WORK ITEM: Please reproduce the basketball player profile below in full, word for word.

PASSAGE FOR REVIEW:
-*-

Samir Zekiqi

No. 21 – Vëllaznimi
- Position: Forward
- League: Kosovo Superleague

Personal information
- Born: 23 January 1995 (age 31) Kosovska Mitrovica, FR Yugoslavia (present-day Mitrovica, Kosovo)
- Listed height: 6 ft 8 in (2.03 m)
- Listed weight: 215.6 lb (98 kg)

Career information
- College: Karşıyaka Yamanlar College (2011)
- NBA draft: 2018: undrafted
- Playing career: 2012–present

Career history
- 2012: Trepça
- 2012–2014: RTV21
- 2014–2015: Trepça
- 2015–2016: Peja
- 2016–2017: Trepça
- 2017: Bashkimi
- 2017–2019: Trepça
- 2019–2021: Ylli
- 2021–2022: Trepça
- 2022–2023: Peja
- 2023–2025: Bashkimi
- 2025–present: Vëllaznimi

Career highlights
- 2x Kosovo Superleague: (2021, 2023); 2x Kosovo Cup winner (2015, 2022); Liga Unike champion (2021); Kosovo Superleague top scorer: (2018); Rookie of the Kosovo Superleague: (2016);

= Samir Zekiqi =

Kosovan basketball player

Samir Zekiqi (born 23 January 1995) is a Kosovan professional basketball player for Vëllaznimi of the Kosovo Superleague. He is part of the Kosovo national team.

-*-

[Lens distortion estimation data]
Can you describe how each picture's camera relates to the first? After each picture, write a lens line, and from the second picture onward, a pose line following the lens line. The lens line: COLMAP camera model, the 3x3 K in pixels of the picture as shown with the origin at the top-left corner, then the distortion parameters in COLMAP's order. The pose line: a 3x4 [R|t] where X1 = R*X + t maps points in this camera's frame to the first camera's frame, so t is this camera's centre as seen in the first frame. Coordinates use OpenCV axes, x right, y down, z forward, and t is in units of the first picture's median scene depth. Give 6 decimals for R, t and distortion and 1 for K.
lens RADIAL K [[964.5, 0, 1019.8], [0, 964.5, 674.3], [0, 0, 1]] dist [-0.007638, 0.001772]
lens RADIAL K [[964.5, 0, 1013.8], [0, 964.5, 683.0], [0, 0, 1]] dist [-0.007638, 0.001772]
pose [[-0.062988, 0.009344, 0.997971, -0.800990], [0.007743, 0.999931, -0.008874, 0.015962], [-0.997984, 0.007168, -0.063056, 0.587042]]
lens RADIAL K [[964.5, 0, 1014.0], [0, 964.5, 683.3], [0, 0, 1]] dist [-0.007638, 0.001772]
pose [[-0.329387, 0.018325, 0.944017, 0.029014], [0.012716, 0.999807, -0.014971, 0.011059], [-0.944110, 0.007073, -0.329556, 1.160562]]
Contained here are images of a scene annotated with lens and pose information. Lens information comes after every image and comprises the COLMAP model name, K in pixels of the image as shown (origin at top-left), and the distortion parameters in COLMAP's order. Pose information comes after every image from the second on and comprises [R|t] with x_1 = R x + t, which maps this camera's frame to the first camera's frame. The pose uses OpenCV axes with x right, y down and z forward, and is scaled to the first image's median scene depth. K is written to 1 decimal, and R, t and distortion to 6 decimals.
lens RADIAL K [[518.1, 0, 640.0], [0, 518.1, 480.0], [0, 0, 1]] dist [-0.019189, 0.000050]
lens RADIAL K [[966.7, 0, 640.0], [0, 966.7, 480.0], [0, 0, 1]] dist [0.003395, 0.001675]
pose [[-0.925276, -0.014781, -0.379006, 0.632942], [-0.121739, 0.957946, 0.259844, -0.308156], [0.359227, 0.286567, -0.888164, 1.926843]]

-*-

ANSWER FOR THIS EXERCISE:
Samir Zekiqi

No. 21 – Vëllaznimi
- Position: Forward
- League: Kosovo Superleague

Personal information
- Born: 23 January 1995 (age 31) Kosovska Mitrovica, FR Yugoslavia (present-day Mitrovica, Kosovo)
- Listed height: 6 ft 8 in (2.03 m)
- Listed weight: 215.6 lb (98 kg)

Career information
- College: Karşıyaka Yamanlar College (2011)
- NBA draft: 2018: undrafted
- Playing career: 2012–present

Career history
- 2012: Trepça
- 2012–2014: RTV21
- 2014–2015: Trepça
- 2015–2016: Peja
- 2016–2017: Trepça
- 2017: Bashkimi
- 2017–2019: Trepça
- 2019–2021: Ylli
- 2021–2022: Trepça
- 2022–2023: Peja
- 2023–2025: Bashkimi
- 2025–present: Vëllaznimi

Career highlights
- 2x Kosovo Superleague: (2021, 2023); 2x Kosovo Cup winner (2015, 2022); Liga Unike champion (2021); Kosovo Superleague top scorer: (2018); Rookie of the Kosovo Superleague: (2016);

= Samir Zekiqi =

Kosovan basketball player

Samir Zekiqi (born 23 January 1995) is a Kosovan professional basketball player for Vëllaznimi of the Kosovo Superleague. He is part of the Kosovo national team.